Sûreté nationale : Interpelé par les renseignements militaires et écroué à Makala, le lieutenant-général Philémon Yav sur les traces de François Beya

Le lieutenant-général Philémon Yav, bras croisés, sur le terrain des opérations dans le Nord-Kivu

Commandant de la 3ème zone de défense, qui comprend les provinces du Nord-Kivu, du Sud-Kivu et les provinces de l’ex-province Orientale, et chef des opérations militaires menées contre le M23 dans le Nord-Kivu, le lieutenant-général Philémon Yav a été interpellé en début de semaine dans la ville de Goma, avant d’être transféré à Kinshasa où il a été aussitôt écroué à la prison centrale de Makala.

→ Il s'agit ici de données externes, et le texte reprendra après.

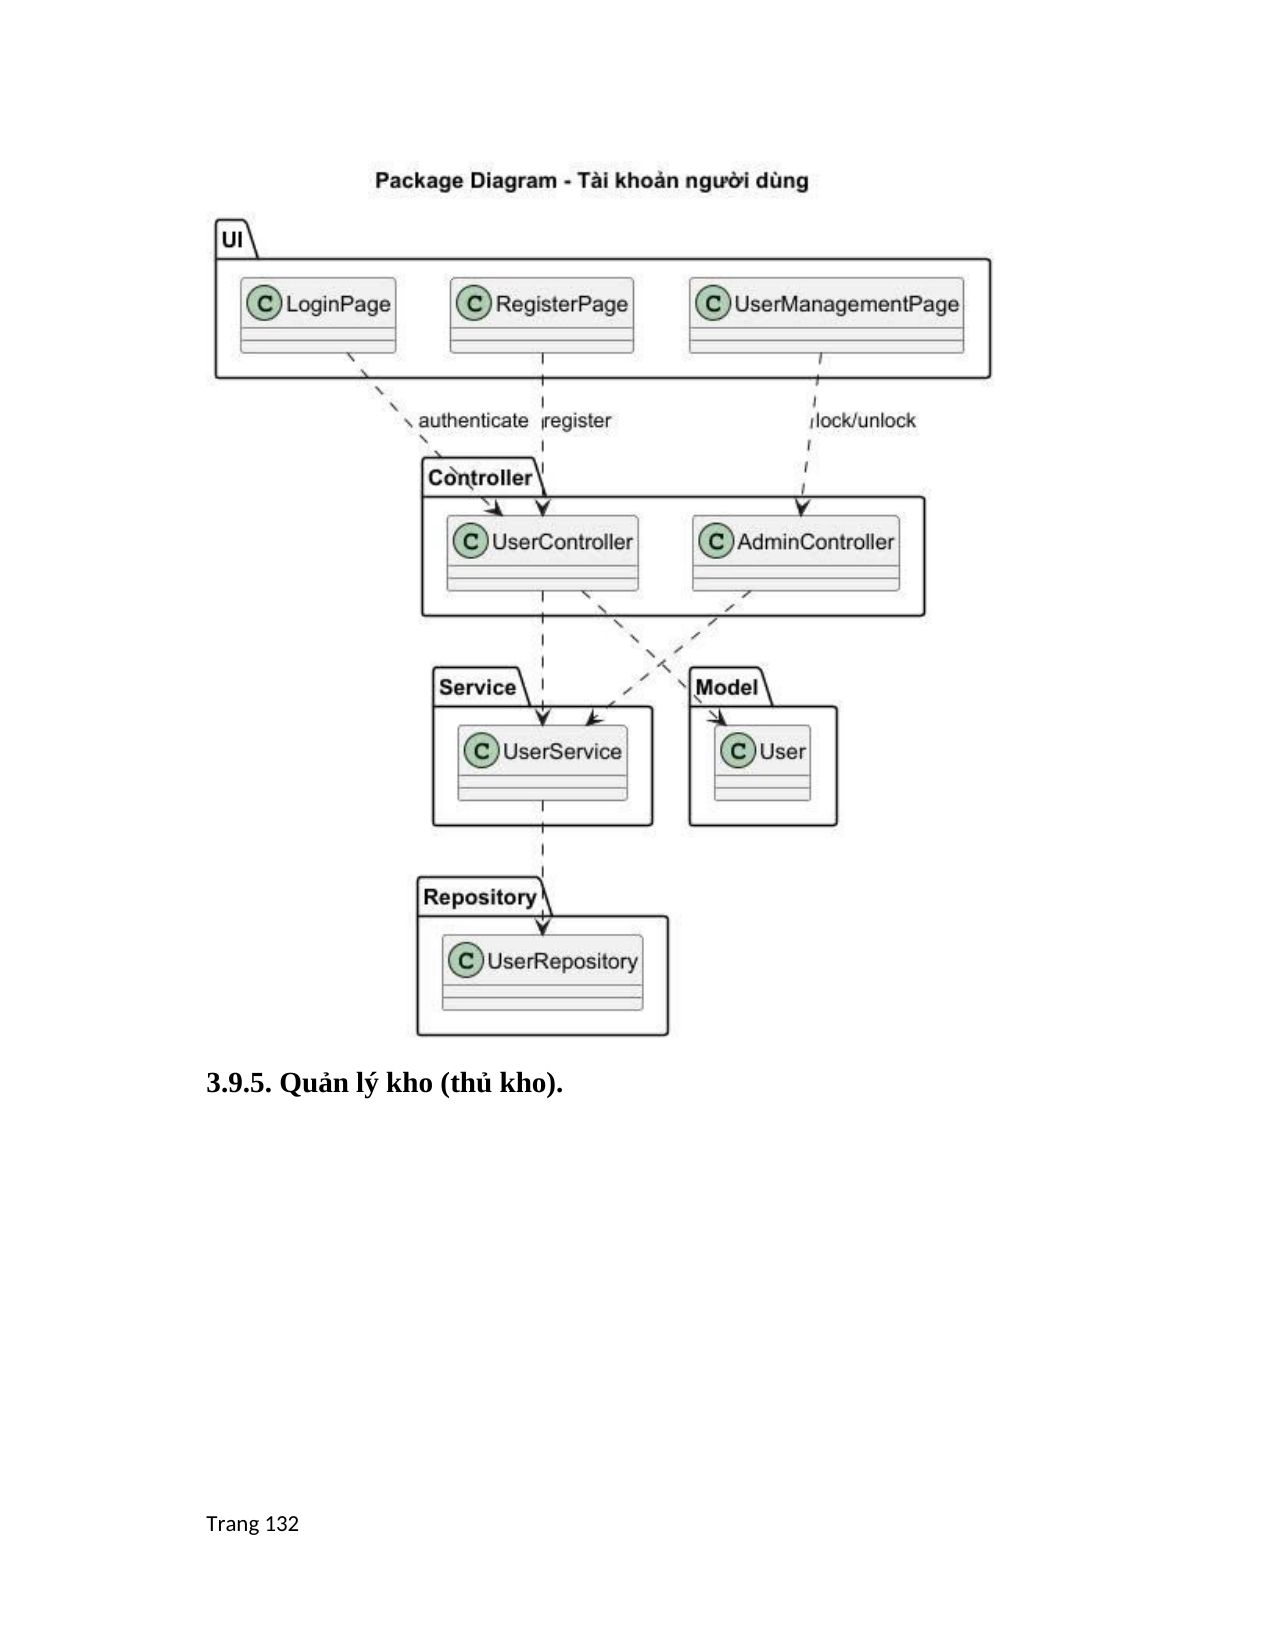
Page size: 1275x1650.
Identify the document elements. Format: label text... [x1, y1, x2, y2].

picture [206, 150, 999, 1044]
text 3.9.5. Quản lý kho (thủ kho). [206, 1065, 1187, 1099]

Si aucun communiqué officiel ne donne avec précision les griefs mis à charge du lieutenant-général, des sources militaires rapportent que son dossier est désormais pris en charge par l’auditorat militaire des Forces armées de la RDC, avec possibilité de faire fixer un éventuel procès.
Au regard de la succession des faits, des observateurs trouvent une curieuse similitude entre l’interpellation du lieutenant-général Philémon Yav et le dossier judiciaire mettant en cause François Beya, ancien conseiller spécial du Chef de l’Etat en matière de sécurité.

Entre l’Est et le Katanga
Des débâcles, Philémon Yav en a déjà connu quelques-unes dans sa longue carrière de commandant militaire. Celle-ci semble se classer parmi les plus sérieuses. Le lieutenant-général a été interpellé, mardi 20 septembre à Kinshasa et placé en détention à la prison centrale Makala. Si le motif de cette arrestation n’est pas encore connu, il pourrait être sérieux, vu l’envergure de ce militaire.

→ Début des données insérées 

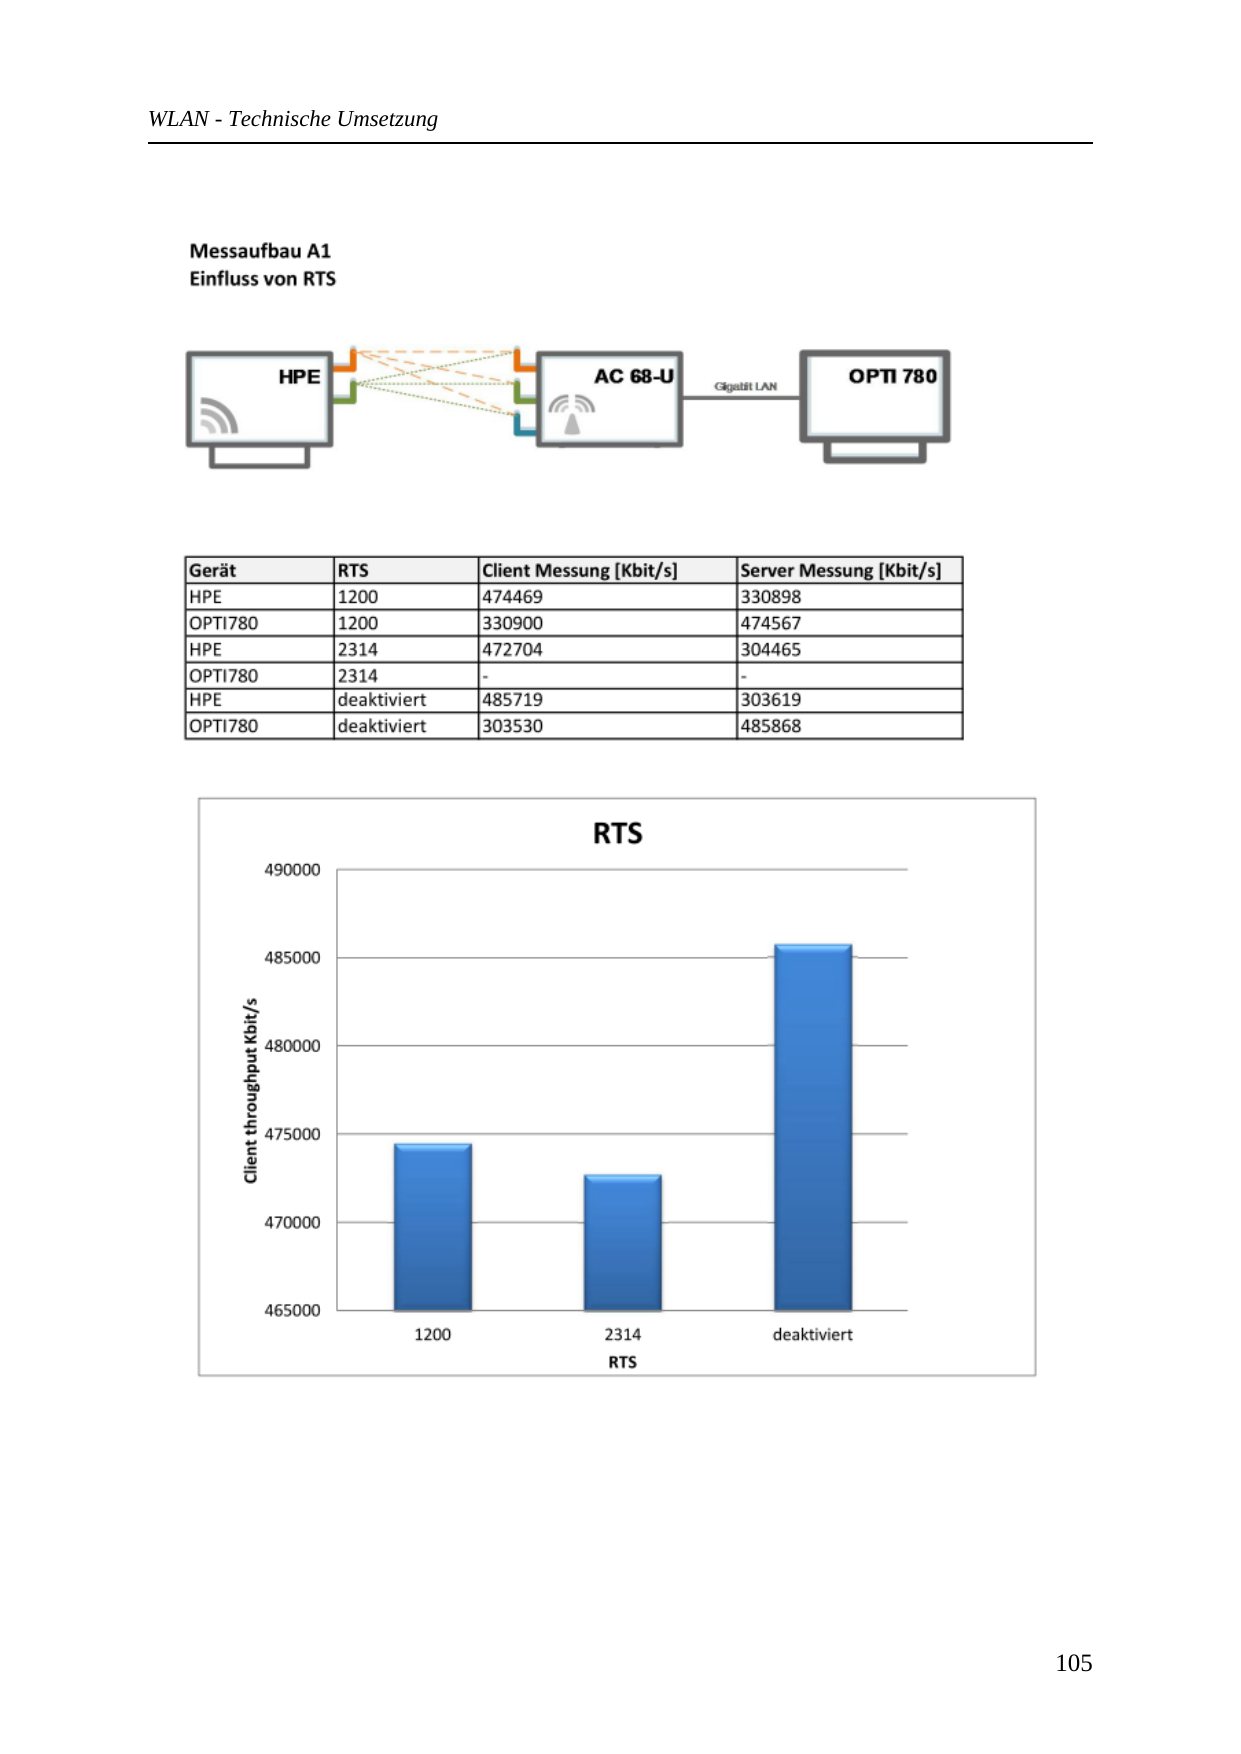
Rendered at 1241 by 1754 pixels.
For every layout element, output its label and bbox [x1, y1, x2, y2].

picture [147, 230, 1093, 1391]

Depuis 2020, Philémon Yav avait été réaffecté dans l’Est du pays et, en juillet dernier, il avait été nommé commandant de la troisième zone de défense des Forces armées de la République démocratique du Congo (FARDC), qui couvre les provinces du Nord-Kivu, du Sud-Kivu, de l’Ituri, du Maniema et de la Tshopo. À ce titre, il était chargé de la lutte contre les groupes armés, notamment de l’offensive coordonnée avec l’Ouganda contre la rébellion du M23, qui a repris ses attaques en terre congolaise en novembre dernier.
«C’est un terrain que je maîtrise», confiait-il en 2015 à Jeune Afrique en parlant du Kivu. Le « Tigre», tel qu’il est surnommé en référence aux gendarmes katangais de Moïse Tshombe, a en effet effectué toute sa carrière entre l’Est et le Katanga (Sud), d’où est originaire la famille de cet homme d’une soixantaine d’années né en Angola.
Homme de confiance des Kabila
Car avant d’être un homme clé du dispositif militaire de Félix Tshisekedi, Philémon Yav était surtout un proche de Laurent-Désiré Kabila, puis de son fils, Joseph Kabila, qu’il a connu dans les années 1990 au sein de l’Alliance des forces démocratiques pour la libération du Congo (AFDL).
Lorsque ce dernier devient président, Philémon Yav est considéré comme l’un de ses hommes de confiance, parfaitement loyal. Affecté au milieu des années 2000 dans l’Est de la RDC, il sera accusé d’avoir fourni des armes aux Forces démocratiques de libération du Rwanda (FDLR) dans un rapport des Nations unies – un soutien présumé de la RDC aux FDLR qui est, aujourd’hui encore, un des sujets de tension entre le Congo et son voisin rwandais.